Microsoft has made a big deal about Windows 11’s new fluent design look. As MSPoweruser reports, many users expected that the revamp would carry over to the operating system’s emoji, an expectation seemingly encouraged by the Windows UK Twitter account.
As you can see from the social media account, the emoji teased by Microsoft look quite colorful and detailed compared to the standard fare, with a bit of a 3D effect. But the latest Insider build of Windows 11 left hopeful users disappointed with a set of emoji (below) that are barely any different to what we’ve seen before.
Some people are annoyed at what appears to be a bait-and-switch move by Microsoft, even though we are just talking about emoji redesigns, as opposed to, say, support for Android apps. But Microsoft Program manager Brandon LeBlanc claims the Twitter account didn’t pull a fast one on users and that it simply posted the wrong graphics in the tweet.
No, they didn't scam you. You're exaggerating this a bit. They simply used the wrong graphics. Sorry about that. Will make sure they use the right ones going forward.— Brandon LeBlanc (@brandonleblanc) October 15, 2021
Interestingly, LeBlanc did kind of hint that these emoji may arrive in Windows 11 at some point in the future, though he was a bit vague, possibly so Microsoft couldn’t be called out for pulling the same trick twice.

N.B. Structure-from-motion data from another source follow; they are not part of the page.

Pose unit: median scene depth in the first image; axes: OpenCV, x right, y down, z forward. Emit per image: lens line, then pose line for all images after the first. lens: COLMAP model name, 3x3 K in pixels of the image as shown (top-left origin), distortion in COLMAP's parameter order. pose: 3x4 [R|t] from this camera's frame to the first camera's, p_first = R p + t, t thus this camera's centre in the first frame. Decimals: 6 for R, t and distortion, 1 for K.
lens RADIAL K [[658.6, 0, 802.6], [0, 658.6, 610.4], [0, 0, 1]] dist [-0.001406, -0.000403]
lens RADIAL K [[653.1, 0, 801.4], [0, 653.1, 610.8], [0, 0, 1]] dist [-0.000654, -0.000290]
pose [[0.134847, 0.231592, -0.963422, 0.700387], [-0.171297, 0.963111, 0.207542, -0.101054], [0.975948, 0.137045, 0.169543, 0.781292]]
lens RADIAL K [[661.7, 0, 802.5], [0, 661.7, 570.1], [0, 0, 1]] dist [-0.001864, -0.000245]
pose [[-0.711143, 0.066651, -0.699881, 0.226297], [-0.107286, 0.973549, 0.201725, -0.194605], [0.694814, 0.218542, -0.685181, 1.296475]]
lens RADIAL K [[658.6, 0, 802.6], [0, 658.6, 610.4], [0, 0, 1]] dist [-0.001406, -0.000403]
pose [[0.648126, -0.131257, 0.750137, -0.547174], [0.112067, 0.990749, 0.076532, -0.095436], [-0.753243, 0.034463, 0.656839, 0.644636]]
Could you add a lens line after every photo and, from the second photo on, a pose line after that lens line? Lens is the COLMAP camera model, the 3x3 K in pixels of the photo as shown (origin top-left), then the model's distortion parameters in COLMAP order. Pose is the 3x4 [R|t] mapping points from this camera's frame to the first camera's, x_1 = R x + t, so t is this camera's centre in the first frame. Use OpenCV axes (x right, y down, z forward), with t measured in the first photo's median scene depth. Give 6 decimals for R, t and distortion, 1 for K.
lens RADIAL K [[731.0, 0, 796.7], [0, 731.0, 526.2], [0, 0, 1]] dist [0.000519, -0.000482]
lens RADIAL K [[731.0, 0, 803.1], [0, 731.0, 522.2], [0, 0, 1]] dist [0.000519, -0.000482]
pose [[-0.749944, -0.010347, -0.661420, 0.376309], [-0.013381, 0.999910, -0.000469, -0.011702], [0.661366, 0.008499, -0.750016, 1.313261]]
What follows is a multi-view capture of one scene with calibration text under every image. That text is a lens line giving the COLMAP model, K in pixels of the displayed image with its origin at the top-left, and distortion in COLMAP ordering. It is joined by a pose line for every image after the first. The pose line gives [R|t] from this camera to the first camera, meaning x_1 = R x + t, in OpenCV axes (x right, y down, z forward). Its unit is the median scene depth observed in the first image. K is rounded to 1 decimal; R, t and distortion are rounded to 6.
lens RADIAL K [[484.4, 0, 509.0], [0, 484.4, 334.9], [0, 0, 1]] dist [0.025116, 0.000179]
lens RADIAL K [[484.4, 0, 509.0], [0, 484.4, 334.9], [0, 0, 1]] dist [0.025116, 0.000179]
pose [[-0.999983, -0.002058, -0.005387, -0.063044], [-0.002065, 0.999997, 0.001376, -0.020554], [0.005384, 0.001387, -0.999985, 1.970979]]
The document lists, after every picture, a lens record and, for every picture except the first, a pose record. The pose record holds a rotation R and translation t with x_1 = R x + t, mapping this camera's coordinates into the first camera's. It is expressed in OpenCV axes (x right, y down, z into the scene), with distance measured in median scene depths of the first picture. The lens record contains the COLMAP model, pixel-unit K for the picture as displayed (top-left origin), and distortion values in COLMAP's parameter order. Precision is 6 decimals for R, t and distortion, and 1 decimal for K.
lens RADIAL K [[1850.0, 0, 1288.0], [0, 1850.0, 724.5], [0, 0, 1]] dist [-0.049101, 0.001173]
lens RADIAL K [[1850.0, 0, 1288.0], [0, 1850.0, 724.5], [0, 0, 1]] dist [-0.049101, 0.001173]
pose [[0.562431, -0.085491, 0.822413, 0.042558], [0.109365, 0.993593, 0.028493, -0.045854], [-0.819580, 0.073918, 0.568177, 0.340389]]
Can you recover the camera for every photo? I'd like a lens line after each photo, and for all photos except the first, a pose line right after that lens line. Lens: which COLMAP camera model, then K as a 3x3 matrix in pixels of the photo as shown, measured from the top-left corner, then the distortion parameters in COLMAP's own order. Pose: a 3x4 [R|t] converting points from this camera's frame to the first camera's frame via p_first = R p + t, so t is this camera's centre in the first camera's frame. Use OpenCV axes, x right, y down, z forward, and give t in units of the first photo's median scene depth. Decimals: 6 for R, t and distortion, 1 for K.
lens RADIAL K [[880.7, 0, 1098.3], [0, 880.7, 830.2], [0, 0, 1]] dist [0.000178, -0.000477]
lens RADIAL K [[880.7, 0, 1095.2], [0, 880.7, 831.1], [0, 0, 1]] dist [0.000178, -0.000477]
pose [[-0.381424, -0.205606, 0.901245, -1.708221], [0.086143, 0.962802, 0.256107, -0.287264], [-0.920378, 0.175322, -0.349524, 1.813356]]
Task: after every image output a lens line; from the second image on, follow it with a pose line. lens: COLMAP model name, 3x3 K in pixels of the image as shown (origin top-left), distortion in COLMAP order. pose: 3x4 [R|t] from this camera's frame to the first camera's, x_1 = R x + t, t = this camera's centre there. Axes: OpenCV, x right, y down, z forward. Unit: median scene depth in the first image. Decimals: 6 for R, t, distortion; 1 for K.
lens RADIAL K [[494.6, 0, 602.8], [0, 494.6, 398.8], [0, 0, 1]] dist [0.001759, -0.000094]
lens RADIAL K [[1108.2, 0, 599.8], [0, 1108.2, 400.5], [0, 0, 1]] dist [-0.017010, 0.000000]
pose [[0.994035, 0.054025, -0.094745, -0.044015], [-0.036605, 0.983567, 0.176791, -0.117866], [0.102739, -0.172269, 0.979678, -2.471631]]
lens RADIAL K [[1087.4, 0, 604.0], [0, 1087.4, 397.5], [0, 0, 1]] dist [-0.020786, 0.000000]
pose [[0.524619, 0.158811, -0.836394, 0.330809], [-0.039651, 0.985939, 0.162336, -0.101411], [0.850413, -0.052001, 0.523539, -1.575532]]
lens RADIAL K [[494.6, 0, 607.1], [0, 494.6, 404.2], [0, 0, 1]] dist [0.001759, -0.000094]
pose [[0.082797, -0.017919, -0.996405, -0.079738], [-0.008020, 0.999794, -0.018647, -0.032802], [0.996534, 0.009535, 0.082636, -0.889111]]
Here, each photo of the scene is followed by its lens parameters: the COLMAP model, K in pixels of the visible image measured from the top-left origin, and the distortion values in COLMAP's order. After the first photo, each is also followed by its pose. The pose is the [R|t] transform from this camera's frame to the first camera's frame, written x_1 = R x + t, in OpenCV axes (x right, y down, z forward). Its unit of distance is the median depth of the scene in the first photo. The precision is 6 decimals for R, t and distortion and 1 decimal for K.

I wouldn't worry about this right now. But I've said all I can say about it too.— Brandon LeBlanc (@brandonleblanc) October 14, 2021
Microsoft, of course, has plenty of other Windows 11-related problems to deal with right now, including the first Patch Tuesday release slowing down AMD processors even more than the release build, the OS’ inability to open apps with non-ASCII registry keys, and issues with Brother printers, to name a few.